Background information
- Born: Michael Burney 7 October 1938 Birmingham, England
- Died: 13 November 2014 (aged 76)
- Genres: Jazz, pop, glam rock
- Instruments: Alto saxophone, tenor saxophone, flute, clarinet,

= Mike Burney =

English jazz saxophonist (1938–2014)

Michael Burney (7 October 1938 – 13 November 2014) was an English jazz saxophonist, most notable for his tenure in Roy Wood's Wizzard.

==Early life==
Burney was born in the Great Barr area of Birmingham, and educated at Bromsgrove College of Further Education.

==Career==
Between 1968 and 1970, Burney was in Billy Fury's backing band. Following this, he was a member of Wizzard, playing on records such as "I Wish It Could Be Christmas Everyday". He also wrote its b-side, "Rob Roy's Nightmare (A Bit More H.A.)".

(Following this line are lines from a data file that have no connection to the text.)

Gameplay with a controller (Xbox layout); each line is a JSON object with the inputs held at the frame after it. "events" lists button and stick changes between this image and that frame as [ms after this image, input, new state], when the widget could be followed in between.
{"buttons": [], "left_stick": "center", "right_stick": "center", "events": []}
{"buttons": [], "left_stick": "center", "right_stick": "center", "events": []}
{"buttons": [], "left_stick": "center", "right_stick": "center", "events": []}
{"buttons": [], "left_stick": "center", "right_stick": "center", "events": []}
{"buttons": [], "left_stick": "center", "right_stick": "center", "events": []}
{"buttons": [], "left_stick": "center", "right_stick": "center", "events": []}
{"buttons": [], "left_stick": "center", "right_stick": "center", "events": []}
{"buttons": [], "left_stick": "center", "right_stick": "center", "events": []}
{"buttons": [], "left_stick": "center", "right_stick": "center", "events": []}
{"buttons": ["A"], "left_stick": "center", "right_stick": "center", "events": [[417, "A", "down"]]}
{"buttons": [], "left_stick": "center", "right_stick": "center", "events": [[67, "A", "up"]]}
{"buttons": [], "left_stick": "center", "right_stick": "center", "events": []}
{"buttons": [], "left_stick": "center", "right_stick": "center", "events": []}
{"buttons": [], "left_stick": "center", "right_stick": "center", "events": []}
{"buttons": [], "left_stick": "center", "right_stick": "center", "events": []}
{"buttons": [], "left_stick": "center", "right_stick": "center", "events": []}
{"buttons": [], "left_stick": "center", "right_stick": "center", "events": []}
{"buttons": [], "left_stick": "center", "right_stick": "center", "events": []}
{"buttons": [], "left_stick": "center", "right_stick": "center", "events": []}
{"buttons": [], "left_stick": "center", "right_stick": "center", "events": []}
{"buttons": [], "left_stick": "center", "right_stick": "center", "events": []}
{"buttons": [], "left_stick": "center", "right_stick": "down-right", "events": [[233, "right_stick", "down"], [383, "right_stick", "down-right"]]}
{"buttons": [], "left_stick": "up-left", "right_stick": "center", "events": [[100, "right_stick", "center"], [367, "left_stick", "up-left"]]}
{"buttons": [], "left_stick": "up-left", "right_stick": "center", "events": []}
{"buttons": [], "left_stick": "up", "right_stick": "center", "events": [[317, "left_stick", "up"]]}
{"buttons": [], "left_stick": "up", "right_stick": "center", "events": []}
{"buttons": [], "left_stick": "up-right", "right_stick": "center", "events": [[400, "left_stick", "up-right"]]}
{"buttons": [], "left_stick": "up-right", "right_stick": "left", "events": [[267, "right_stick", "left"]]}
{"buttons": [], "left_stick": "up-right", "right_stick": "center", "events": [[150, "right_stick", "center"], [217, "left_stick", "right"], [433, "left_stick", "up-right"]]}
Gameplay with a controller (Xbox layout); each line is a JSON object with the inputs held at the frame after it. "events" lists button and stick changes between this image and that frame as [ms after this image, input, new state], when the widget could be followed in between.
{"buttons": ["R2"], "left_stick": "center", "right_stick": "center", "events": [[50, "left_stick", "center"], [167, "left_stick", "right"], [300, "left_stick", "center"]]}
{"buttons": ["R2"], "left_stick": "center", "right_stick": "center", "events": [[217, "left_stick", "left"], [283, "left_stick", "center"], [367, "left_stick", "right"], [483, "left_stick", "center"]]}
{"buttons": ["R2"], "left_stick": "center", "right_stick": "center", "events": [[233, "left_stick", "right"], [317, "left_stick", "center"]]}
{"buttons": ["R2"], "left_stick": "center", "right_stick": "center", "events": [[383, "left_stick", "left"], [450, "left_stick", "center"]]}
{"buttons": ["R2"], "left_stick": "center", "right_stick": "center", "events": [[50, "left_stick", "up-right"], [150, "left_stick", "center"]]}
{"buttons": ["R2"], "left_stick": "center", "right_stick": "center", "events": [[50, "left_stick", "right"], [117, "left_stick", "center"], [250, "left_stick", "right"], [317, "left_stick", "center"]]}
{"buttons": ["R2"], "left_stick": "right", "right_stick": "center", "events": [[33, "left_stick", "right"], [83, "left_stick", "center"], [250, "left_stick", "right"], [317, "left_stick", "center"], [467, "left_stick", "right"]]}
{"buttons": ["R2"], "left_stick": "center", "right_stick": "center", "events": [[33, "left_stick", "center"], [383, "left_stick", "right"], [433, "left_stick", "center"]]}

More recently, he worked with the Million-Airs Big Band & Concert Orchestra and spent eight years with the Syd Lawrence Orchestra. He also worked on a joint project with other Wizzard members called The Old Horns Band. He had a residency at Miller & Carter in Sutton Coldfield. He died on 13 November 2014 at the age of 76.

==Session and live work==
Burney toured, accompanied and sessioned with Chaka Khan, The Beach Boys, Sammy Davis Jr., Petula Clark, Memphis Slim, Steve Winwood, Ruby Turner, Adam Faith, Bob Hope, Cliff Richard, Cilla Black, Dionne Warwick and Matt Monro; covering a range of blues, jazz and big band genres.